July 5, 2020, in the middle of the worst part of the COVID quarantine, she posted my first column. And though I did not plan it that way, I have been posting weekly ever since, 112 columns in all.
As an editor, I supervised several terrific newspaper columnists, some writing as often as three times each week. I cannot fathom that amount of effort and dedication. Once a week is hard enough.
But there is a rhythm. I try to generate my column ideas on Friday, prepare a first draft on Saturdays, complete the final draft on Sundays, then send to Tracy on Mondays after a final read. Sometimes, my dear wife Carla will do a quick edit. Her line editing and content suggestions are always on point.
Column writing does not fill my days, there is plenty of time to do other things. But it is a job of sorts, a commitment that I find enormously fulfilling, though the audience for my columns is small.

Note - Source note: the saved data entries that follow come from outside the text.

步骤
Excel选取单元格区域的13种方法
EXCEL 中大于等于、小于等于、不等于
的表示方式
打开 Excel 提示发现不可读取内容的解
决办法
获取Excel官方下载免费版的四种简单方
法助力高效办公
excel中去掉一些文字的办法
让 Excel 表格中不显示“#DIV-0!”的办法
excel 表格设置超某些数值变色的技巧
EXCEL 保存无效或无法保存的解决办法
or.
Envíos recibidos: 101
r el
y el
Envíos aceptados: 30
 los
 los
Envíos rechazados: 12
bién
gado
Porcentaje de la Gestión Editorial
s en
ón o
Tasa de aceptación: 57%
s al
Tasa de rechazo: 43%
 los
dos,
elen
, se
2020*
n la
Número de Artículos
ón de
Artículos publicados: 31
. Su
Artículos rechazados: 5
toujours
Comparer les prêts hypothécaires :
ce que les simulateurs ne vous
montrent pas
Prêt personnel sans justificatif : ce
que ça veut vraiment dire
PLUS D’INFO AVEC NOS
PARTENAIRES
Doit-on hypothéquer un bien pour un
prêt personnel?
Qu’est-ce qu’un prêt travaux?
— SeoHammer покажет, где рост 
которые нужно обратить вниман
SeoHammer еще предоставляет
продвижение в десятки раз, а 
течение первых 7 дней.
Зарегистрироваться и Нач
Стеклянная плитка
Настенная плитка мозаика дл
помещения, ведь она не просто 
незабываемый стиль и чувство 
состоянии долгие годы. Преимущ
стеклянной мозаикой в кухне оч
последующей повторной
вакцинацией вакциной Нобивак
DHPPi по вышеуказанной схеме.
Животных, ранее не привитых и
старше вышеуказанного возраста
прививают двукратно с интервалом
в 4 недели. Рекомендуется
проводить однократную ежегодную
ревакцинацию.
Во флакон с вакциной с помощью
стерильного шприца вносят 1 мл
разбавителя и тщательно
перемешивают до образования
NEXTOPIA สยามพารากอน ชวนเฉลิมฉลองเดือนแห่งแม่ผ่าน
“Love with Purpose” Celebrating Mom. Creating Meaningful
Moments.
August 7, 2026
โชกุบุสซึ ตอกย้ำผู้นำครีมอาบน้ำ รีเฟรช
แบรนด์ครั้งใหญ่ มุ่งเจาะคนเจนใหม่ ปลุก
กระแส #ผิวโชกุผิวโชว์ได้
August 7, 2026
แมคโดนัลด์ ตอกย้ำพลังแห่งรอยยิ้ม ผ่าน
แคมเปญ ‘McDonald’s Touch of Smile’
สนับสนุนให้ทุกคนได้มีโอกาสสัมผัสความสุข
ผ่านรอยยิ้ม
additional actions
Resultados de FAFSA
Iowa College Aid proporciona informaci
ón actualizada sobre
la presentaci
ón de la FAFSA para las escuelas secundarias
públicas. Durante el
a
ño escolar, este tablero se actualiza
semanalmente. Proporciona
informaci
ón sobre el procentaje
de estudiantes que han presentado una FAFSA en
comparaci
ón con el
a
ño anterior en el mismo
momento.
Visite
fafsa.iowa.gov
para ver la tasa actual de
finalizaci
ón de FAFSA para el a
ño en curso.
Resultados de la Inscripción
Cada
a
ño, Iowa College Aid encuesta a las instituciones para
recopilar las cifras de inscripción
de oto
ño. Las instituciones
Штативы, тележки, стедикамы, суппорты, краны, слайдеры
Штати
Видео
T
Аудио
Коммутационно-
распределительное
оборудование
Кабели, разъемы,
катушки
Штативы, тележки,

In the beginning, I wrote mostly about politics. Donald Trump was still president, so that subject was always going to be low-hanging fruit. I sometimes wrote about media practices, or about religion and atheism. Some columns were simply personal biography.
I have favorites.
I first wrote about media bias and skepticism in September 2020. In October 2020 I wrote about anti-Semitism driven by Christian nationalists and how American Jews feel the threat. I wrote about my father and our complicated relationship in a December 2020 column.

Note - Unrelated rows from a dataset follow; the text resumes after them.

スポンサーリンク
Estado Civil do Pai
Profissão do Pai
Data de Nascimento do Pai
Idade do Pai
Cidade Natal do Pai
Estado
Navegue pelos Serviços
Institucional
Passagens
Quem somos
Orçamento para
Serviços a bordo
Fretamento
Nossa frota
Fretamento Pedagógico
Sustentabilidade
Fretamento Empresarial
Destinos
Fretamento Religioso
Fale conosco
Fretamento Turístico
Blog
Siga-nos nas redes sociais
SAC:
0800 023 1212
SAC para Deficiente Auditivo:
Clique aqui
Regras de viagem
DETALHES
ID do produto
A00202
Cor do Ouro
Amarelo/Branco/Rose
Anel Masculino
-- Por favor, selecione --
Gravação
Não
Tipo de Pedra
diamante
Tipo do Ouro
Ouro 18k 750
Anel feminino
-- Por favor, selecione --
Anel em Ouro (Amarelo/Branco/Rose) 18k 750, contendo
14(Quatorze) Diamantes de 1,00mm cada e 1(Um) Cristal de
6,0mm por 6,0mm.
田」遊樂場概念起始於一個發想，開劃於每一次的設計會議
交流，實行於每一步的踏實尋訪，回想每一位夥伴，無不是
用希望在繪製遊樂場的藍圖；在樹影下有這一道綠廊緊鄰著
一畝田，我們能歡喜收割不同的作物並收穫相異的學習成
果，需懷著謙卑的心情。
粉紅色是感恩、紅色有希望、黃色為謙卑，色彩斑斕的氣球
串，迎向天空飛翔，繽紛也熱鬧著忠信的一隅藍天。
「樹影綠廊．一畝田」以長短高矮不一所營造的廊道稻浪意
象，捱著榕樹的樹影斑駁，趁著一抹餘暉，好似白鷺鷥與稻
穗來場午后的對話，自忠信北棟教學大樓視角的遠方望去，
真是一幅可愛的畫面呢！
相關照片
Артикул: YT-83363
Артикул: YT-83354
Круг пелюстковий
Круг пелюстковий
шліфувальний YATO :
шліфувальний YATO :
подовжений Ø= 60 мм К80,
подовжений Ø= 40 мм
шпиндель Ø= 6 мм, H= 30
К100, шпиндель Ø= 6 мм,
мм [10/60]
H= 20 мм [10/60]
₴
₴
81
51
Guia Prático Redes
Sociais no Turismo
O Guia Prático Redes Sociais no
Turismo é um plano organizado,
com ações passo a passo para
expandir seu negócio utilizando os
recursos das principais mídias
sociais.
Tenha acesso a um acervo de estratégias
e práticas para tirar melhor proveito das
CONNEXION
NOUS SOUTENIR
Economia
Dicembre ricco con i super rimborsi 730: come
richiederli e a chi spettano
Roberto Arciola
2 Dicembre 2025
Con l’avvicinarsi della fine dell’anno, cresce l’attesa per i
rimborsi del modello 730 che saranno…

In February 2021, I tried to explain why I do not believe in prayer. I wrote about love and marriage in April 2021 and friends and friendship that July. In August 2021, I wrote about going home to Oregon. I said goodbye to my mother last September. I have written about my amazing daughter a few times, most recently about her decision to change her name. I wrote about my cigar habit in May.
Readership peaked in mid-2021, perhaps because people were locked away at home and had nothing better to do. But it remains steady with an occasional bump. My most recent column, on Elvis and cultural appropriation was best-read and most-shared in a year.

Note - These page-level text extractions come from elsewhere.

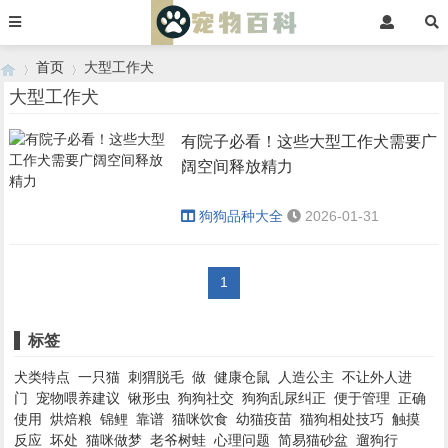
首页
大型工作犬
大型工作犬
有院子必看！这些大型工作犬需要广
›
›
阔空间释放精力
狗狗品种大全
2026-01-31
1
标签
犬类特点
一只猫
刺猬脱毛
做
健康仓鼠
人造公主
不让外人进
门
宠物喂养建议
锹形虫
狗狗社交
狗狗乱尿纠正
便于管理
正确
使用
烘焙粮
锦鲤
靠谱
猫咪饮食
幼猫疫苗
猫狗相处技巧
触摸
反应
坏处
猫咪做梦
老爷树蛙
心理问题
简易猫砂盆
遛狗行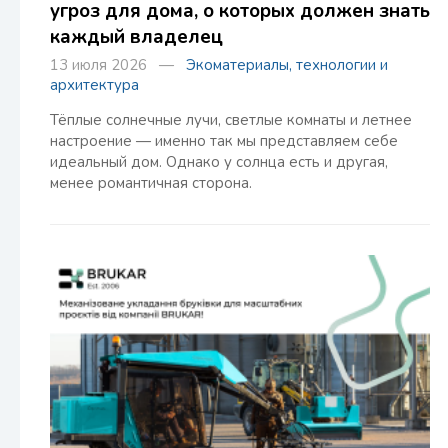
угроз для дома, о которых должен знать
каждый владелец
13 июля 2026 —
Экоматериалы, технологии и
архитектура
Тёплые солнечные лучи, светлые комнаты и летнее
настроение — именно так мы представляем себе
идеальный дом. Однако у солнца есть и другая,
менее романтичная сторона.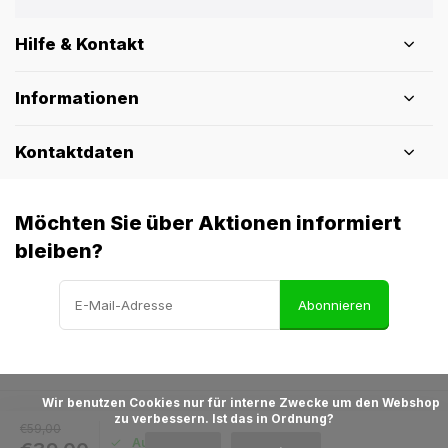
Hilfe & Kontakt
Informationen
Kontaktdaten
Möchten Sie über Aktionen informiert
bleiben?
Abonnieren
            Wir benutzen Cookies nur für interne Zwecke um den Webshop 
zu verbessern. Ist das in Ordnung?

€59,00
© Pothelm.nl
- Theme made by
Webdinge
Auf Lager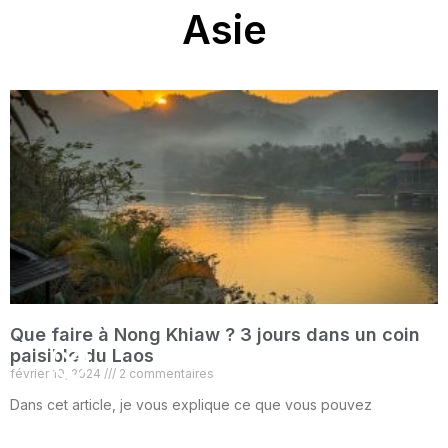
Asie
Alice Voyage
Que faire à Nong Khiaw ? 3 jours dans un coin
paisible du Laos
février 10, 2024
2 commentaires
Dans cet article, je vous explique ce que vous pouvez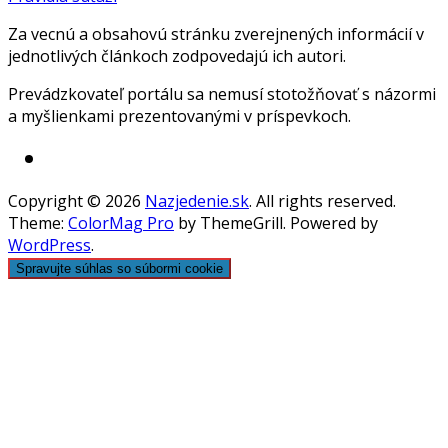
Za vecnú a obsahovú stránku zverejnených informácií v
jednotlivých článkoch zodpovedajú ich autori.
Prevádzkovateľ portálu sa nemusí stotožňovať s názormi
a myšlienkami prezentovanými v príspevkoch.
Copyright © 2026
Nazjedenie.sk
. All rights reserved.
Theme:
ColorMag Pro
by ThemeGrill. Powered by
WordPress
.
Spravujte súhlas so súbormi cookie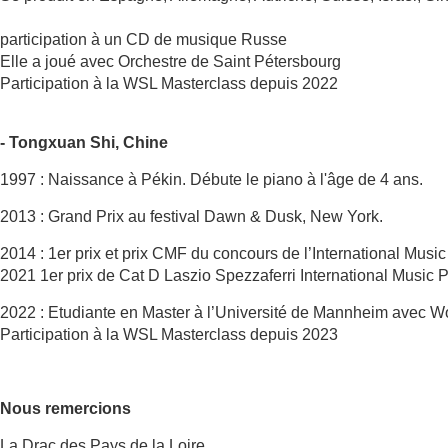
participation à un CD de musique Russe
Elle a joué avec Orchestre de Saint Pétersbourg
Participation à la WSL Masterclass depuis 2022
- Tongxuan Shi, Chine
1997 : Naissance à Pékin. Débute le piano à l'âge de 4 ans.
2013 : Grand Prix au festival Dawn & Dusk, New York.
2014 : 1er prix et prix CMF du concours de l’International Music 
2021 1er prix de Cat D Laszio Spezzaferri International Music P
2022 : Etudiante en Master à l’Université de Mannheim avec W
Participation à la WSL Masterclass depuis 2023
Nous remercions
La Drac des Pays de la Loire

As columns go, my personal favorite was about uncovering a family secret that connected us most closely to the Holocaust.
And what was my best-read column in two years?
In October 2020, I wrote about The Spokesman-Review’s editorial endorsement of Donald Trump, calling it a shameful editorial. Readership on FāVS was double the usual and that column was my most widely shared.
It requires substantial ego to think that people will be interested in what you have to say week after week for two years. But I think I keep things in perspective. I enjoy writing opinion after a career in which I was ethically obligated to avoid any personal expression. Some few people might genuinely be interested in what I have to say.
That is almost secondary. I write for me, would continue without any readership. I enjoy it. It fills time with something productive. And I think it keeps my mind sharp and my brain rooted in the moment.
Thank you, Tracy Simmons, for giving me the chance to write, and the forum.
I hope we will be marking my third anniversary with FāVS this time next year.
Steven A. Smith is clinical associate professor emeritus in the School of Journalism and Mass Media at the University of Idaho having retired from full time teaching at the end of May 2020.
Smith is former editor of The Spokesman-Review in Spokane, Washington. As editor, Smith supervised all news and editorial operations on all platforms with a staff ranging from more than 140 in 2002 to 104 at the time of his resignation in October 2008. Prior to joining The Spokesman-Review, Smith was editor for two years at The Statesman Journal, a Gannett newspaper in Salem, Oregon, and was for five years editor and vice president of The Gazette, a Freedom Communications newspaper in Colorado Springs, Colorado.
He is a graduate of the Northwestern University Newspaper Management Center Advanced Executive Program and a mid-career development program at Duke University. He holds an MA in communication from The Ohio State University where he was a Kiplinger Fellow, and a BS in journalism from the University of Oregon.
Smith serves on the SpokaneFāVS Board.